More than 125 participants enjoyed Irrigon Elementary’s STEAM Open House Extravaganza on Thursday, January 18. Students and their families joined in the fun of Science, Technology, Engineering, Art and Mathematics with a variety of activities in classrooms, the cafeteria and the gymnasium.

In the library, students downloaded instructions from laptop computers into small robots, and then lined them up to race. Students quickly learned it was important to give the robots the correct coding if you wanted to win. As soon as one race was over, the students scrambled back to the laptops to try it again, big smiles on their faces and brains churning with ideas for next time. Also in the library, parents and their children dived into LEGO building, with tall towers and complicated patterns emerging.

The Irrigon Jr/Sr High Drone Club had a demonstration in the cafeteria, with club members using First Person View (FPV) goggles to drive their drones around a course. Others could watch the drones on large screens. Junior Gracie Stirk, a member of the new club, said she got involved because she finds drones interesting and she thinks it is a recent thing that the public can really explore.

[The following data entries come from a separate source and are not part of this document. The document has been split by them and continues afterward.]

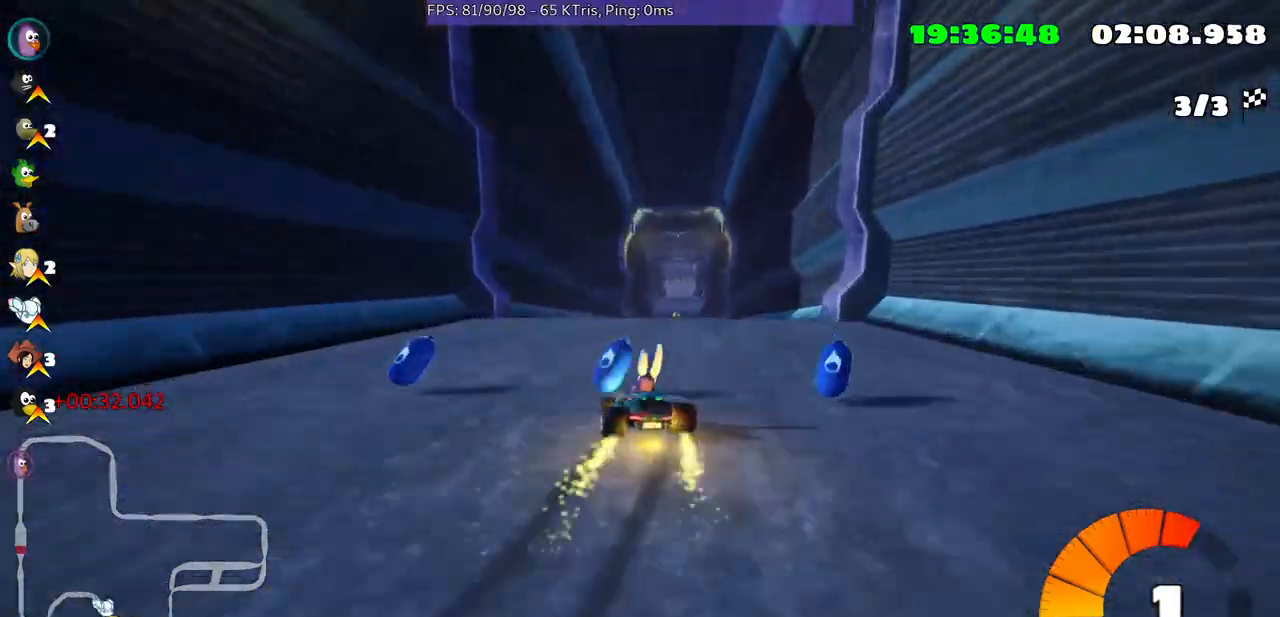
{"buttons": [], "left_stick": "up-right", "right_stick": "center", "events": [[167, "left_stick", "up-right"]]}
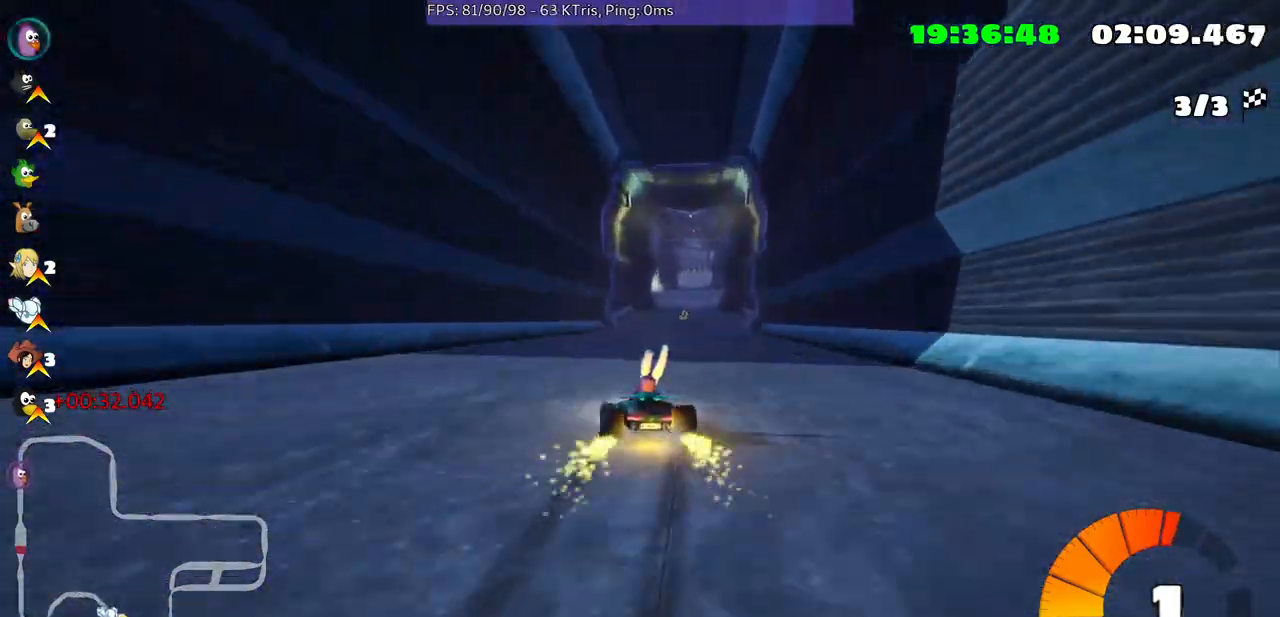
{"buttons": [], "left_stick": "up-right", "right_stick": "center", "events": []}
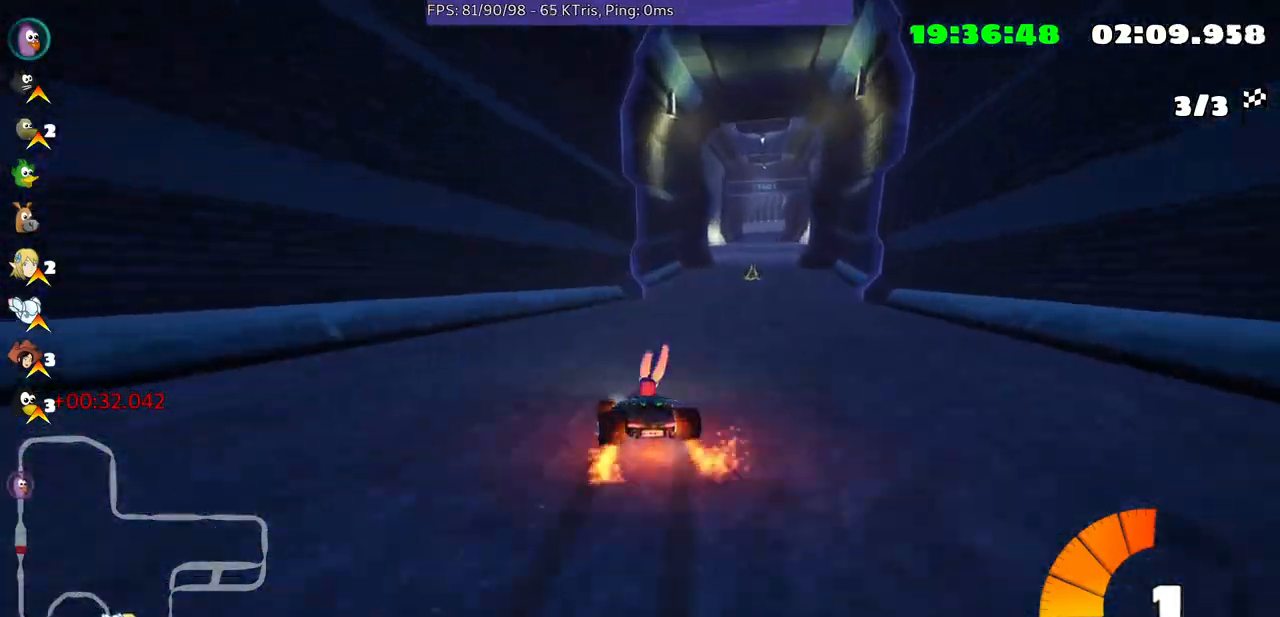
{"buttons": [], "left_stick": "up-right", "right_stick": "center", "events": []}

In one classroom, students assembled their own science kits, with materials and instructions to conduct 12 experiments at home. Another classroom featured “Hour of Code,” a global movement introducing tens of millions of students worldwide to computer science. Lisa Mueller, a design manager at Microsoft in Seattle, was volunteering. Her three nieces attend Irrigon schools and she was excited to be able to share the excitement with students. “Coding is just a set of instructions, anybody can do it. This shows kids it’s a career path that can take them anywhere they want to go,” Mueller said. She encouraged anyone to visit HourofCode.com to get involved.

STEAM participants learned about “Oobleck” in Classroom A1, to the delight of many. Oobleck is a material that is polymers and non-Newtonian fluid -- in other words, it’s not a liquid or a solid and consists of cornstarch and water. Students loved making it, touching it and playing with it to a chorus of “that’s cool,” “is it slime?” and “wow, this is amazing!” This station was sponsored by the Port of Morrow.

The “A” in STEAM was evident in Classroom A4, where parents and children were painting rocks. Vibrant colors and all kinds of themes were emerging. The rock art was organized by “Irrigon Rocks”, a community group that helps to inspire creativity and energize people to explore the beautiful area around Irrigon. The organization, which has a Facebook group, encourages the painted rocks to be hidden for others to find. In another classroom, Movement Art also engaged many students in active dancing.

Students practiced their math skills in a delicious way in the cafeteria kitchen. They measured ingredients to make smoothies under the direction of staff from the Oregon State University Extension Service. Bank of Eastern Oregon had a station for practicing decimals and learning the proper way to write a check.

The STEAM Open House's grand finale was a “Science of Electricity” assembly by OMSI (Oregon Museum of Science and Industry) as part of their outreach program. The assembly used numerous student volunteers from the audience to teach about electrons, static electricity and currents with a variety of hands-on demonstrations.

Erin Stocker, principal of Irrigon Elementary, said the STEAM event was a great way to celebrate science and art for students and their families. “We want our kids excited about all of these concepts and able to share that fun with their parents. Finding ways to show participants how technology touches so many aspects of our lives and what career paths it can lead to is really positive,” Stocker said. Irrigon Elementary thanks all of the community partners and volunteers who helped make the event possible.